--- Exercise A ---
List every kind of animal named in the passage on culling geese and deer.

---------- Excerpted passage ----------

There is no way to argue coherently that a deer or goose, for example, is a more sensitive, intelligent, desirable animal than any other, and therefore deserves to live more than the species which their overabundance threatens. In a less managed, less human-habitated environment, there would be fewer deer and geese because predator species like wolves and coyotes would feed on them. For the person who regards the death of geese as a tragedy because of the intrinsic intelligence and sensitivity of geese, their death from a wolf would have to be just as tragic, and just as objectionable, as death by county supervisor. Meaning that the goose-loving activist cited above must also be a predator-hating activist in order to make any kind of sense at all.

The argument that geese or deer must not be culled ultimately comes down to, “What animals do you like best, and what experience of nature do you treasure most?” If that’s seeing geese in the local pond—and you don’t ever walk barefoot through the grass next to the pond—you will inevitably and legitimately object to having geese killed.

In matters of public policy, what you like is a defensible basis for action only inasmuch as you can make a good case that your tastes are instrinsically better than anyone else’s, or that the preservation of what you find pleasurable is part of a good management strategy for the public nurturing of cultural and aesthetic diversity, or that your preferences are shared by the majority. Such arguments only work well if they do not involve actively harming or diminishing the preferences of other individuals. I can argue that funding performance art through the NEH is good public policy because it nurtures artistic achievement that ultimately enriches all of American society and that would not be otherwise enriched because of the lack of a marketplace for such performances. The existence of such work does not reduce the supply of summer action blockbusters, so it expands rather than contracts the total cultural marketplace. Contrarily, I could argue that a statue being placed on government property ought to conform to majoritarian preferences in its design. These are good—if arguable—premises.

Can you make a similar argument that forbids the execution of geese under any circumstances, and authorizes only much more expensive and less questionably effective techniques for discouraging their overabundance? I doubt it. Even with the culling of geese and deer, they remain in large (and replenished) numbers in environments around the Northeast, meaning that those who get pleasure from seeing them will still do so following culls. Failure to cull, in contrast, means that the pleasure that goose and deer watchers receive directly and aggressively diminishes the pleasure that those who seek natural environments free of goose feces and without the depredations of overly large herds of deer. Is a goose more beautiful than a yard without goose crap? I can’t see how to make that argument work without a hopelessly sweeping recourse to the sanctity of all life, the kind that obligates one to start wearing a Jainist screen over one’s mouth.

Environmentalism ought to be one of the most potent, urgent political forces on the landscape. It can’t be until it grows up a little and gets beyond being a sentimental fashion accessory for the suburbanite who wants everything: a goose, a lawn, and eternally preserved property values to match. A real stewardship of the environment has to embrace culling and some of the costs and difficulties of living inside of an ecology that includes animals and plants that inconvenience and occasionally even endanger human well-being.

---------- Supplied material ----------

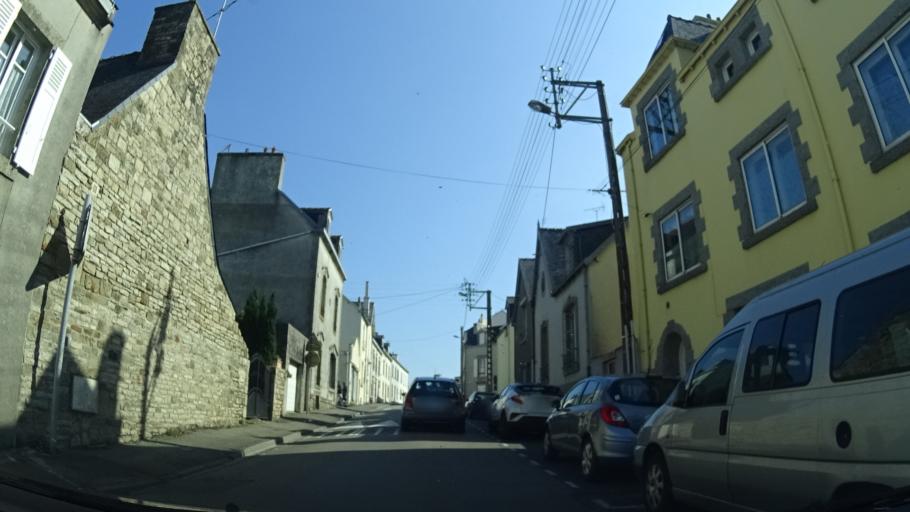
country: FR
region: Brittany
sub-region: Departement du Finistere
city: Douarnenez
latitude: 48.0932
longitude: -4.3393
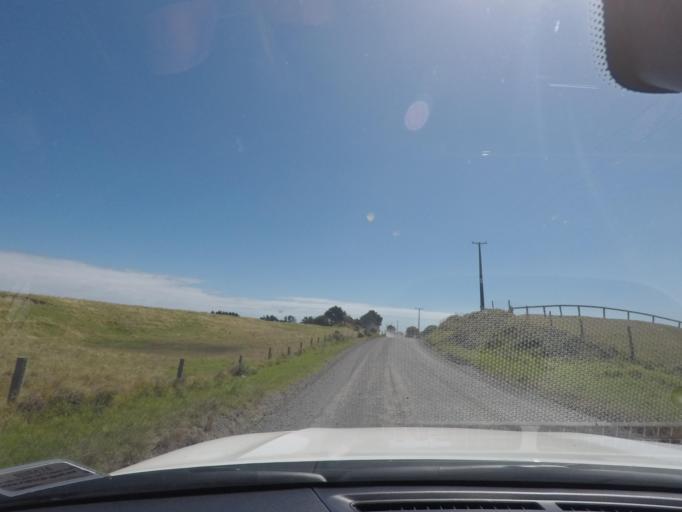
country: NZ
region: Auckland
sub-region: Auckland
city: Parakai
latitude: -36.5853
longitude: 174.2908
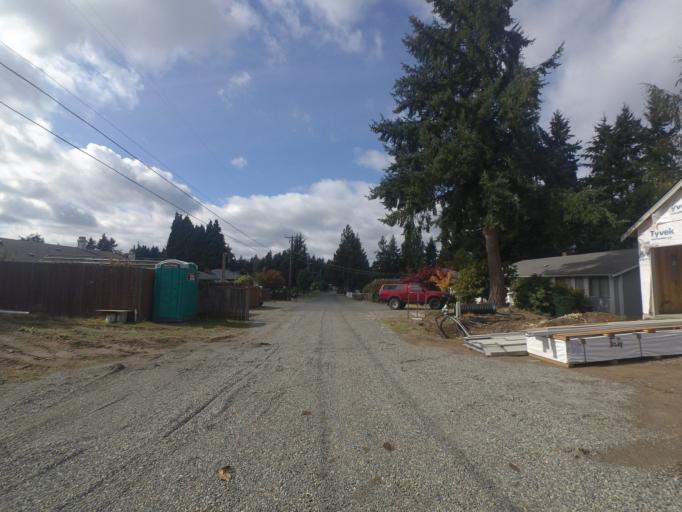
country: US
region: Washington
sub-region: Pierce County
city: University Place
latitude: 47.2231
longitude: -122.5431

----------

--- Exercise B ---
Recast the entries from the line with "sub-region: Auckland" up to and including the last line of the entries as a JSON list of strings, one string per line, with blank lines and pictures left out.

--- Final result A ---
deer, geese, wolves, coyotes

--- Final result B ---
[
  "sub-region: Auckland",
  "city: Parakai",
  "latitude: -36.5853",
  "longitude: 174.2908",
  "country: US",
  "region: Washington",
  "sub-region: Pierce County",
  "city: University Place",
  "latitude: 47.2231",
  "longitude: -122.5431"
]